§ Your task
Without omitting anything, copy every entry word for word.

[Records for processing Boundary: Start]

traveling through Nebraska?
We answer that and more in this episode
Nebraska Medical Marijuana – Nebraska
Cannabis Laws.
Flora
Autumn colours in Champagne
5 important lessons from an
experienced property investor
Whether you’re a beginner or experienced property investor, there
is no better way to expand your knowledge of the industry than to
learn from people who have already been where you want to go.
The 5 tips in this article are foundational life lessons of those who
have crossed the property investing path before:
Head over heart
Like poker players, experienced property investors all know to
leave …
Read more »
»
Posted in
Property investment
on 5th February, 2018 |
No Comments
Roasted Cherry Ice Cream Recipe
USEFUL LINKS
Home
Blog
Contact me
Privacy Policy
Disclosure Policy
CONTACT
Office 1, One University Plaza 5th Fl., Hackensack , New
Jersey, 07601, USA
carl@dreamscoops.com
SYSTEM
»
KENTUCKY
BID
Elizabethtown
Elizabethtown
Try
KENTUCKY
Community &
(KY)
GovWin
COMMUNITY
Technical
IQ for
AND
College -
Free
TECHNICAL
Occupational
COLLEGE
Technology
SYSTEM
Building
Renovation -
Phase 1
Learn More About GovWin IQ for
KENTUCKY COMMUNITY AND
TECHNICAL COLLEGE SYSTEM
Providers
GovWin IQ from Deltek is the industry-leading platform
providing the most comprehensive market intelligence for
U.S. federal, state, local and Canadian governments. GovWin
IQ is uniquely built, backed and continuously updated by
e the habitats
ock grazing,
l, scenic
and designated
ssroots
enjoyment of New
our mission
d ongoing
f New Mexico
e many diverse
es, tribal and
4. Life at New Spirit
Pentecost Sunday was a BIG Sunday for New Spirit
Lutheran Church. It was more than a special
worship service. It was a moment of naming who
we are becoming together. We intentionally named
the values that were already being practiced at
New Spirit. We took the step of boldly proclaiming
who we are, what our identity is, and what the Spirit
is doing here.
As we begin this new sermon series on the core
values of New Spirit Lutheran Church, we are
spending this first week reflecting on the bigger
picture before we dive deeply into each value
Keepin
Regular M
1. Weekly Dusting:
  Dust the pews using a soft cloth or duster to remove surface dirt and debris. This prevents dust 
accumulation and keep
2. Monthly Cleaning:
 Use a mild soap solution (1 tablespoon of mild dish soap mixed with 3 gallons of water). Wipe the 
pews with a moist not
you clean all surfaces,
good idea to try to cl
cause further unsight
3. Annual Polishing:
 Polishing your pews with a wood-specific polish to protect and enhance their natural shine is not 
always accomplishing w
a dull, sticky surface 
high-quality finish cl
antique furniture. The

[Records for processing Boundary: End]

§ Response area
traveling through Nebraska?
We answer that and more in this episode
Nebraska Medical Marijuana – Nebraska
Cannabis Laws.
Flora
Autumn colours in Champagne
5 important lessons from an
experienced property investor
Whether you’re a beginner or experienced property investor, there
is no better way to expand your knowledge of the industry than to
learn from people who have already been where you want to go.
The 5 tips in this article are foundational life lessons of those who
have crossed the property investing path before:
Head over heart
Like poker players, experienced property investors all know to
leave …
Read more »
»
Posted in
Property investment
on 5th February, 2018 |
No Comments
Roasted Cherry Ice Cream Recipe
USEFUL LINKS
Home
Blog
Contact me
Privacy Policy
Disclosure Policy
CONTACT
Office 1, One University Plaza 5th Fl., Hackensack , New
Jersey, 07601, USA
carl@dreamscoops.com
SYSTEM
»
KENTUCKY
BID
Elizabethtown
Elizabethtown
Try
KENTUCKY
Community &
(KY)
GovWin
COMMUNITY
Technical
IQ for
AND
College -
Free
TECHNICAL
Occupational
COLLEGE
Technology
SYSTEM
Building
Renovation -
Phase 1
Learn More About GovWin IQ for
KENTUCKY COMMUNITY AND
TECHNICAL COLLEGE SYSTEM
Providers
GovWin IQ from Deltek is the industry-leading platform
providing the most comprehensive market intelligence for
U.S. federal, state, local and Canadian governments. GovWin
IQ is uniquely built, backed and continuously updated by
e the habitats
ock grazing,
l, scenic
and designated
ssroots
enjoyment of New
our mission
d ongoing
f New Mexico
e many diverse
es, tribal and
4. Life at New Spirit
Pentecost Sunday was a BIG Sunday for New Spirit
Lutheran Church. It was more than a special
worship service. It was a moment of naming who
we are becoming together. We intentionally named
the values that were already being practiced at
New Spirit. We took the step of boldly proclaiming
who we are, what our identity is, and what the Spirit
is doing here.
As we begin this new sermon series on the core
values of New Spirit Lutheran Church, we are
spending this first week reflecting on the bigger
picture before we dive deeply into each value
Keepin
Regular M
1. Weekly Dusting:
  Dust the pews using a soft cloth or duster to remove surface dirt and debris. This prevents dust 
accumulation and keep
2. Monthly Cleaning:
 Use a mild soap solution (1 tablespoon of mild dish soap mixed with 3 gallons of water). Wipe the 
pews with a moist not
you clean all surfaces,
good idea to try to cl
cause further unsight
3. Annual Polishing:
 Polishing your pews with a wood-specific polish to protect and enhance their natural shine is not 
always accomplishing w
a dull, sticky surface 
high-quality finish cl
antique furniture. The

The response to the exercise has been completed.